→ Task brief:
Transcribe the records that follow. Keep every word exactly, and drop the pictures.

→ Exercise materials:
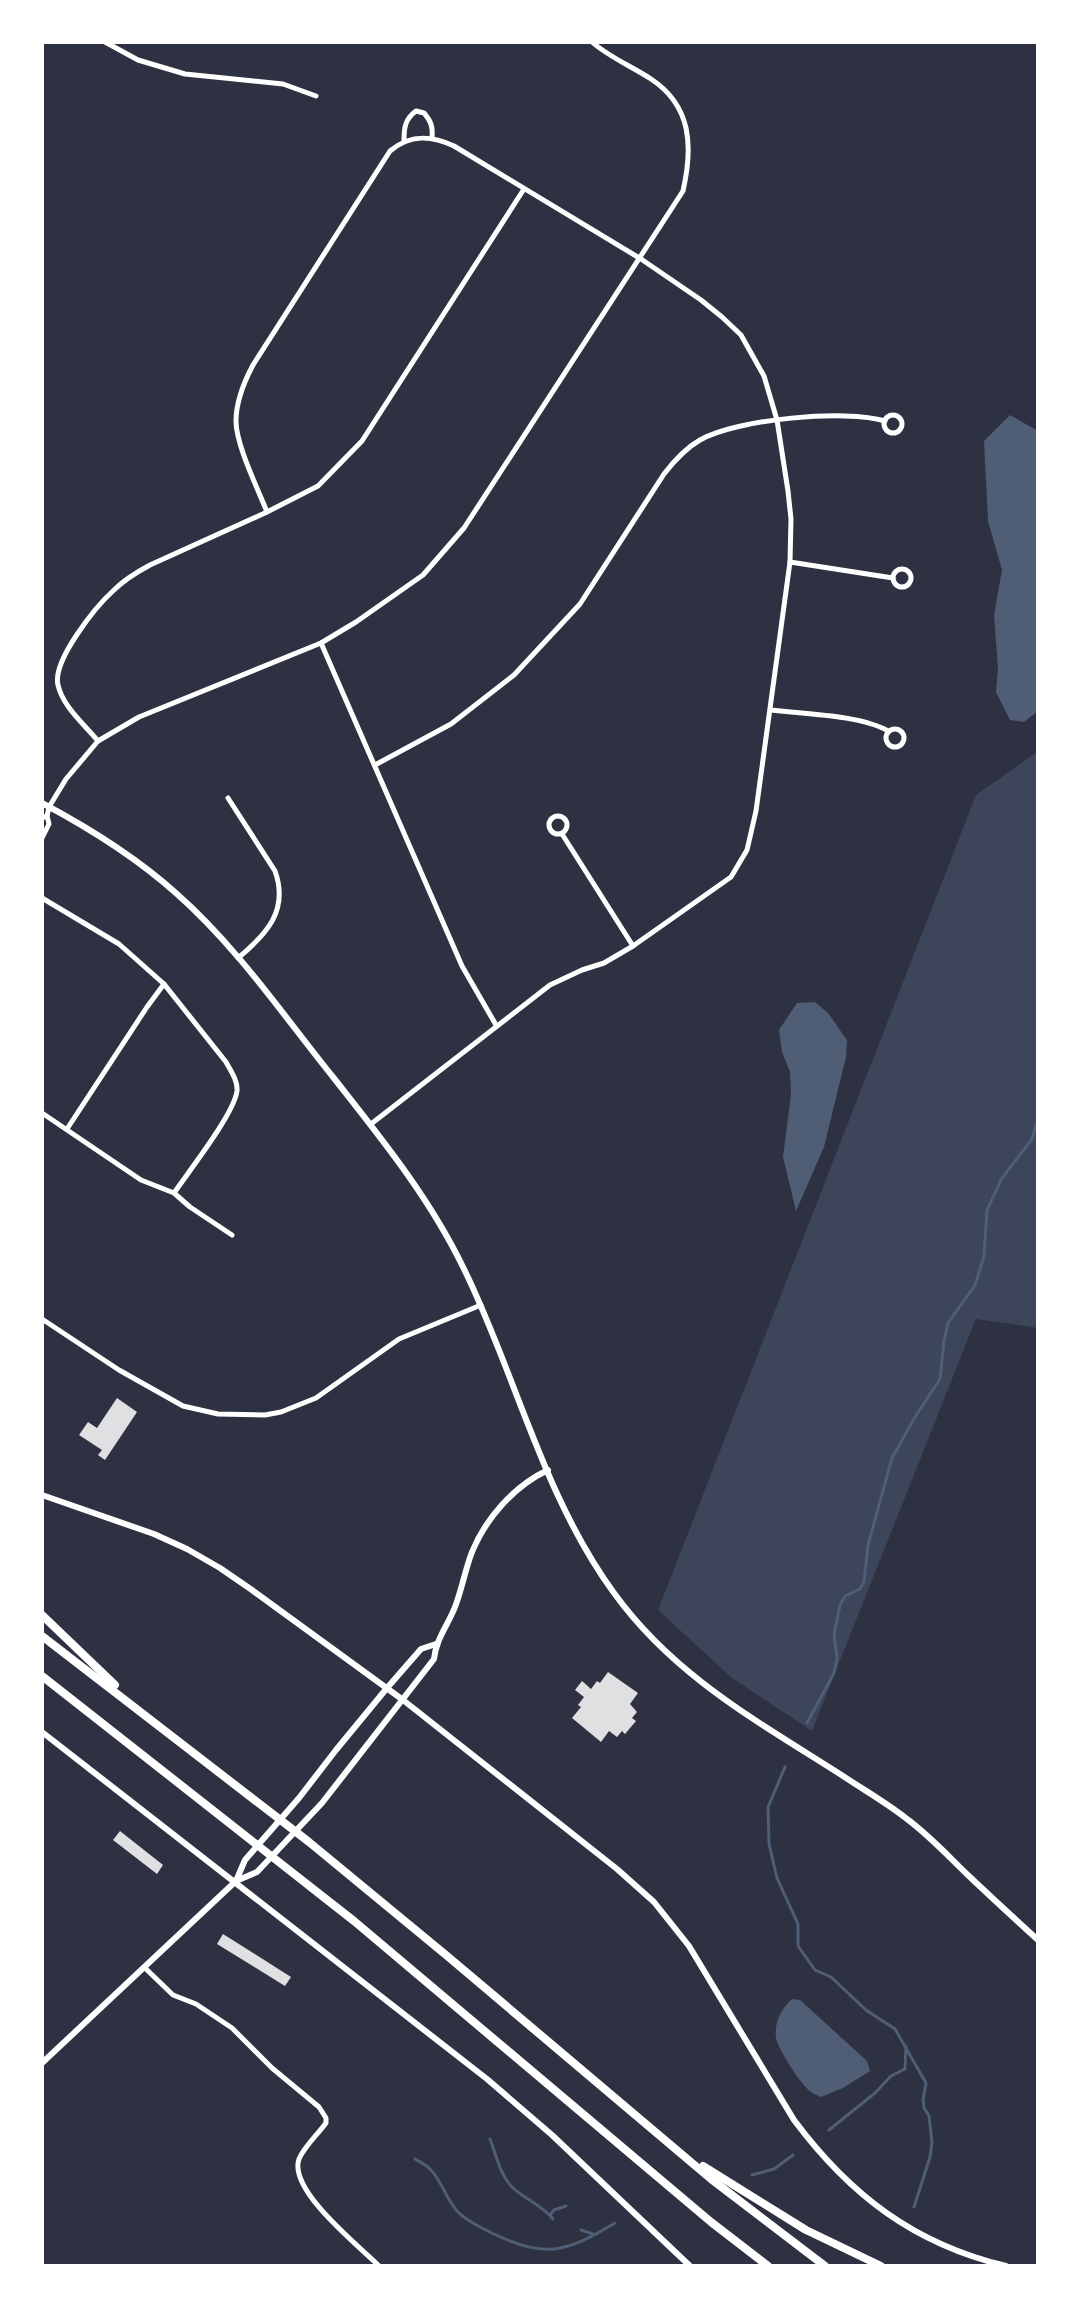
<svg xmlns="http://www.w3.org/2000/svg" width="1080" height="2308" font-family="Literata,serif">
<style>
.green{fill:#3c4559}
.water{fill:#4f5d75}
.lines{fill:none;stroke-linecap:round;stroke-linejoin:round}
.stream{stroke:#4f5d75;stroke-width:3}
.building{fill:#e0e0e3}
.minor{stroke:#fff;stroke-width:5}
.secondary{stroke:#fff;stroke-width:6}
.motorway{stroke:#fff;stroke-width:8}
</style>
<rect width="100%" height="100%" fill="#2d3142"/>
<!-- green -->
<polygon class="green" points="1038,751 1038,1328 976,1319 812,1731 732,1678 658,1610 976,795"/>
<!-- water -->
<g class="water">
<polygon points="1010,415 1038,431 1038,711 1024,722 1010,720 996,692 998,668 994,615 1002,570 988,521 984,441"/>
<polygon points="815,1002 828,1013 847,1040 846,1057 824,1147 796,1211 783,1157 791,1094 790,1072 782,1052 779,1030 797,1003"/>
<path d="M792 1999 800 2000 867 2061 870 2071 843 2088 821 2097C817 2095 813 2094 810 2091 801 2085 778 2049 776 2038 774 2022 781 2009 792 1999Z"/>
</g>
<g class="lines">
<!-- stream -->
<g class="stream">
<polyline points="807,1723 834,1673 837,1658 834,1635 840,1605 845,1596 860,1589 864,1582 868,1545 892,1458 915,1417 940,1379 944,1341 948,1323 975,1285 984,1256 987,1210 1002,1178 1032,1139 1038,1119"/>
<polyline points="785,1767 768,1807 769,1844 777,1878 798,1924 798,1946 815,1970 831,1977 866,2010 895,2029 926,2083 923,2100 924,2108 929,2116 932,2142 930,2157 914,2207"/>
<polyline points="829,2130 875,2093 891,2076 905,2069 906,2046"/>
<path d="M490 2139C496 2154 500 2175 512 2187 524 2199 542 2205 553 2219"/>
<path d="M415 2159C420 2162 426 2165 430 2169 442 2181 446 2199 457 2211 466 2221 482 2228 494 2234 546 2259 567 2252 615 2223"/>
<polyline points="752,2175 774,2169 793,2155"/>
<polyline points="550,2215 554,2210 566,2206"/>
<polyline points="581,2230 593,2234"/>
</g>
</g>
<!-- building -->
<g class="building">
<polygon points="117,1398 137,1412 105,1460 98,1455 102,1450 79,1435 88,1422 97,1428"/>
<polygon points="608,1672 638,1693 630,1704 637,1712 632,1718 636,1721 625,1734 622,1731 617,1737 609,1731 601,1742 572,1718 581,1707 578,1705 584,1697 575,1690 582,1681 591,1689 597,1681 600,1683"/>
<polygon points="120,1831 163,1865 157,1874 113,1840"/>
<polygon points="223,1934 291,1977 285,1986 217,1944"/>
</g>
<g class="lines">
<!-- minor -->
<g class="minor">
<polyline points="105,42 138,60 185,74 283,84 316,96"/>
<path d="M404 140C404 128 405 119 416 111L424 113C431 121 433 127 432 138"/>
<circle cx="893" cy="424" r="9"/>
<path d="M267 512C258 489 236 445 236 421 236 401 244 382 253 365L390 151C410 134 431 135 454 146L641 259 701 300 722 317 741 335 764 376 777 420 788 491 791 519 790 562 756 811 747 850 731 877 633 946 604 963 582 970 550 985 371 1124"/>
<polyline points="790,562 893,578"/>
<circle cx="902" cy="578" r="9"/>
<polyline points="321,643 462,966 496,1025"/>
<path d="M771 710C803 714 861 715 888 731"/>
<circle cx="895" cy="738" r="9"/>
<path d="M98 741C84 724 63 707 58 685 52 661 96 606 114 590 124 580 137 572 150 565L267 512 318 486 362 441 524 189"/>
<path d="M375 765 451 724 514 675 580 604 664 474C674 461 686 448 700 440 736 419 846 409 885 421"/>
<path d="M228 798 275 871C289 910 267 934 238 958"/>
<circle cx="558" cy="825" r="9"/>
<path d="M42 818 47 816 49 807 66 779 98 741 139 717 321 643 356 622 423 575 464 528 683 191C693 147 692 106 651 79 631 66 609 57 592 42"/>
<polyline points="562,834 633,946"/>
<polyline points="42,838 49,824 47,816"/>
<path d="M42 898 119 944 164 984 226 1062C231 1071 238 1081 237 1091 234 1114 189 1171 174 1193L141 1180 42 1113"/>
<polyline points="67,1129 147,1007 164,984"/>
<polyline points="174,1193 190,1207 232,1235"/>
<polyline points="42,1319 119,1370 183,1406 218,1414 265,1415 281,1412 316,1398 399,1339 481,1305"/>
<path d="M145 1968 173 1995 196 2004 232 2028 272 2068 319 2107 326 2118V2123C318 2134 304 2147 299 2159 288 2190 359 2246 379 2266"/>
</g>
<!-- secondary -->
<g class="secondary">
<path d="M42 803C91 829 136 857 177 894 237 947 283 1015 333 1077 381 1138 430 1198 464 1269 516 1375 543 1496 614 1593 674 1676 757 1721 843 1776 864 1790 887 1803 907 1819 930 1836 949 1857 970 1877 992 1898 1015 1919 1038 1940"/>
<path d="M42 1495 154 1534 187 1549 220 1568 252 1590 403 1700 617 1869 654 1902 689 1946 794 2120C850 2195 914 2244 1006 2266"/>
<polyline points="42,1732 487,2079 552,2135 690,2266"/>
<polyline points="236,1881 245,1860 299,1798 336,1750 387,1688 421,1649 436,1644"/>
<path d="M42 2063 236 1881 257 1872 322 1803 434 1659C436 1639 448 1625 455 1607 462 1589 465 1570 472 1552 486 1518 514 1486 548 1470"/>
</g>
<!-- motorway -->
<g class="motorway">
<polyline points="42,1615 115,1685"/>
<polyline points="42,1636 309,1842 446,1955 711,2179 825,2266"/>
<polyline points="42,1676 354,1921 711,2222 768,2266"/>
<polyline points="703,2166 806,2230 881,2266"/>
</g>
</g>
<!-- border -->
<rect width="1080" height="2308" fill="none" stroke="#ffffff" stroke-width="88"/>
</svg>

→ Result for this exercise:
<svg xmlns="http://www.w3.org/2000/svg" width="1080" height="2308" font-family="Literata,serif">
<style>
.green{fill:#3c4559}
.water{fill:#4f5d75}
.lines{fill:none;stroke-linecap:round;stroke-linejoin:round}
.stream{stroke:#4f5d75;stroke-width:3}
.building{fill:#e0e0e3}
.minor{stroke:#fff;stroke-width:5}
.secondary{stroke:#fff;stroke-width:6}
.motorway{stroke:#fff;stroke-width:8}
</style>
<rect width="100%" height="100%" fill="#2d3142"/>
<!-- green -->
<polygon class="green" points="1038,751 1038,1328 976,1319 812,1731 732,1678 658,1610 976,795"/>
<!-- water -->
<g class="water">
<polygon points="1010,415 1038,431 1038,711 1024,722 1010,720 996,692 998,668 994,615 1002,570 988,521 984,441"/>
<polygon points="815,1002 828,1013 847,1040 846,1057 824,1147 796,1211 783,1157 791,1094 790,1072 782,1052 779,1030 797,1003"/>
<path d="M792 1999 800 2000 867 2061 870 2071 843 2088 821 2097C817 2095 813 2094 810 2091 801 2085 778 2049 776 2038 774 2022 781 2009 792 1999Z"/>
</g>
<g class="lines">
<!-- stream -->
<g class="stream">
<polyline points="807,1723 834,1673 837,1658 834,1635 840,1605 845,1596 860,1589 864,1582 868,1545 892,1458 915,1417 940,1379 944,1341 948,1323 975,1285 984,1256 987,1210 1002,1178 1032,1139 1038,1119"/>
<polyline points="785,1767 768,1807 769,1844 777,1878 798,1924 798,1946 815,1970 831,1977 866,2010 895,2029 926,2083 923,2100 924,2108 929,2116 932,2142 930,2157 914,2207"/>
<polyline points="829,2130 875,2093 891,2076 905,2069 906,2046"/>
<path d="M490 2139C496 2154 500 2175 512 2187 524 2199 542 2205 553 2219"/>
<path d="M415 2159C420 2162 426 2165 430 2169 442 2181 446 2199 457 2211 466 2221 482 2228 494 2234 546 2259 567 2252 615 2223"/>
<polyline points="752,2175 774,2169 793,2155"/>
<polyline points="550,2215 554,2210 566,2206"/>
<polyline points="581,2230 593,2234"/>
</g>
</g>
<!-- building -->
<g class="building">
<polygon points="117,1398 137,1412 105,1460 98,1455 102,1450 79,1435 88,1422 97,1428"/>
<polygon points="608,1672 638,1693 630,1704 637,1712 632,1718 636,1721 625,1734 622,1731 617,1737 609,1731 601,1742 572,1718 581,1707 578,1705 584,1697 575,1690 582,1681 591,1689 597,1681 600,1683"/>
<polygon points="120,1831 163,1865 157,1874 113,1840"/>
<polygon points="223,1934 291,1977 285,1986 217,1944"/>
</g>
<g class="lines">
<!-- minor -->
<g class="minor">
<polyline points="105,42 138,60 185,74 283,84 316,96"/>
<path d="M404 140C404 128 405 119 416 111L424 113C431 121 433 127 432 138"/>
<circle cx="893" cy="424" r="9"/>
<path d="M267 512C258 489 236 445 236 421 236 401 244 382 253 365L390 151C410 134 431 135 454 146L641 259 701 300 722 317 741 335 764 376 777 420 788 491 791 519 790 562 756 811 747 850 731 877 633 946 604 963 582 970 550 985 371 1124"/>
<polyline points="790,562 893,578"/>
<circle cx="902" cy="578" r="9"/>
<polyline points="321,643 462,966 496,1025"/>
<path d="M771 710C803 714 861 715 888 731"/>
<circle cx="895" cy="738" r="9"/>
<path d="M98 741C84 724 63 707 58 685 52 661 96 606 114 590 124 580 137 572 150 565L267 512 318 486 362 441 524 189"/>
<path d="M375 765 451 724 514 675 580 604 664 474C674 461 686 448 700 440 736 419 846 409 885 421"/>
<path d="M228 798 275 871C289 910 267 934 238 958"/>
<circle cx="558" cy="825" r="9"/>
<path d="M42 818 47 816 49 807 66 779 98 741 139 717 321 643 356 622 423 575 464 528 683 191C693 147 692 106 651 79 631 66 609 57 592 42"/>
<polyline points="562,834 633,946"/>
<polyline points="42,838 49,824 47,816"/>
<path d="M42 898 119 944 164 984 226 1062C231 1071 238 1081 237 1091 234 1114 189 1171 174 1193L141 1180 42 1113"/>
<polyline points="67,1129 147,1007 164,984"/>
<polyline points="174,1193 190,1207 232,1235"/>
<polyline points="42,1319 119,1370 183,1406 218,1414 265,1415 281,1412 316,1398 399,1339 481,1305"/>
<path d="M145 1968 173 1995 196 2004 232 2028 272 2068 319 2107 326 2118V2123C318 2134 304 2147 299 2159 288 2190 359 2246 379 2266"/>
</g>
<!-- secondary -->
<g class="secondary">
<path d="M42 803C91 829 136 857 177 894 237 947 283 1015 333 1077 381 1138 430 1198 464 1269 516 1375 543 1496 614 1593 674 1676 757 1721 843 1776 864 1790 887 1803 907 1819 930 1836 949 1857 970 1877 992 1898 1015 1919 1038 1940"/>
<path d="M42 1495 154 1534 187 1549 220 1568 252 1590 403 1700 617 1869 654 1902 689 1946 794 2120C850 2195 914 2244 1006 2266"/>
<polyline points="42,1732 487,2079 552,2135 690,2266"/>
<polyline points="236,1881 245,1860 299,1798 336,1750 387,1688 421,1649 436,1644"/>
<path d="M42 2063 236 1881 257 1872 322 1803 434 1659C436 1639 448 1625 455 1607 462 1589 465 1570 472 1552 486 1518 514 1486 548 1470"/>
</g>
<!-- motorway -->
<g class="motorway">
<polyline points="42,1615 115,1685"/>
<polyline points="42,1636 309,1842 446,1955 711,2179 825,2266"/>
<polyline points="42,1676 354,1921 711,2222 768,2266"/>
<polyline points="703,2166 806,2230 881,2266"/>
</g>
</g>
<!-- border -->
<rect width="1080" height="2308" fill="none" stroke="#ffffff" stroke-width="88"/>
</svg>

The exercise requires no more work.